Researching U.S. Immigration and Naturalization
Monday, April 29 at 7:30 PM
Toyota USA Auto Museum
19600 Van Ness Ave.
Torrance, CA 90501
One of the first things that the newly created United States of America did was to establish laws covering naturalization. These laws, however, were administered by the states with many variations. Finally, in 1906 the Federal Government took control of the entire process. The standardized documentation after 1906 has proven invaluable to genealogical researchers. Similarly, laws controlling immigration have also changed over time, generally becoming more restrictive. As immigration and naturalization documentation can be key information in tracing one’s roots, understanding how the process worked over time, understanding how the information was recorded and where it might be found is essential. This lecture will provide a short history of immigration and naturalization laws and provide general guidance in finding your ancestor’s documentation.

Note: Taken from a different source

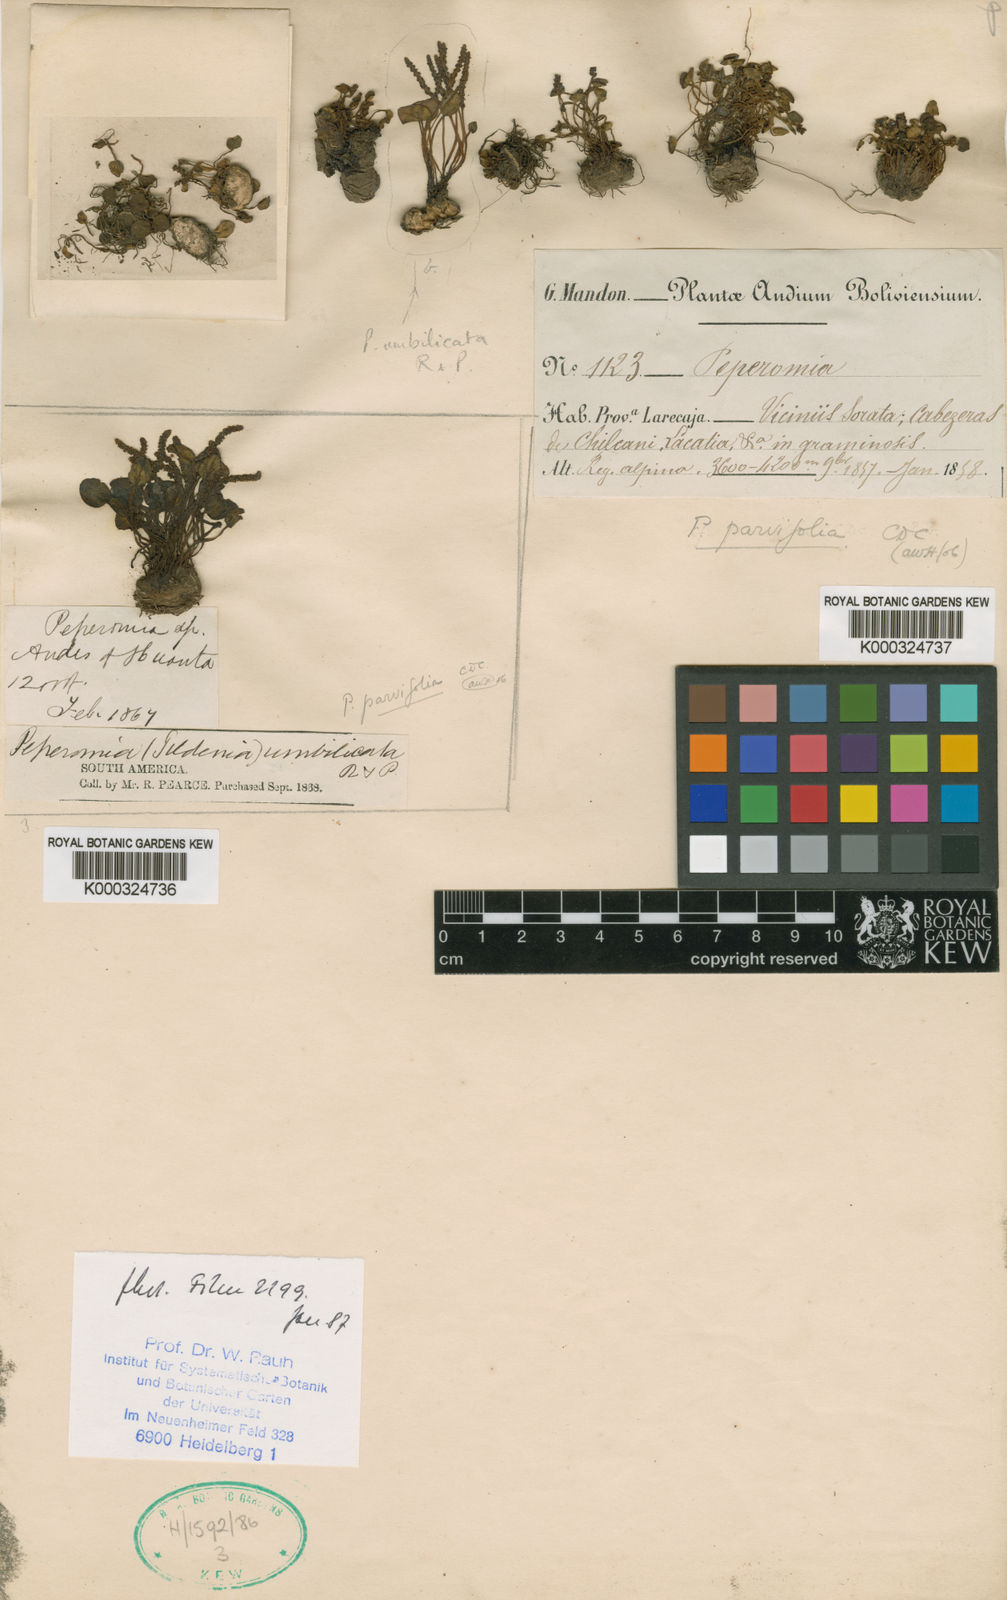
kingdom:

Hal Bookbinder has been researching for 28 years, identifying 4,000 relatives and tracing two of these lines into the mid 1700s. A former president of JGSLA and IAJGS, he created and continues to edit the annual Jewish Genealogical Yearbook. Hal has spoken at numerous conferences, synagogues and society meetings on topics from computing to geography to brick walls. He is the director of IT infrastructure and operations for the UCLA Health System, teaches business, mathematics and information technology for the University of Phoenix and directs continuing job readiness programs at two substance abuse recovery facilities in Los Angeles; the Midnight Mission and its sister organization, the Family Housing Facility.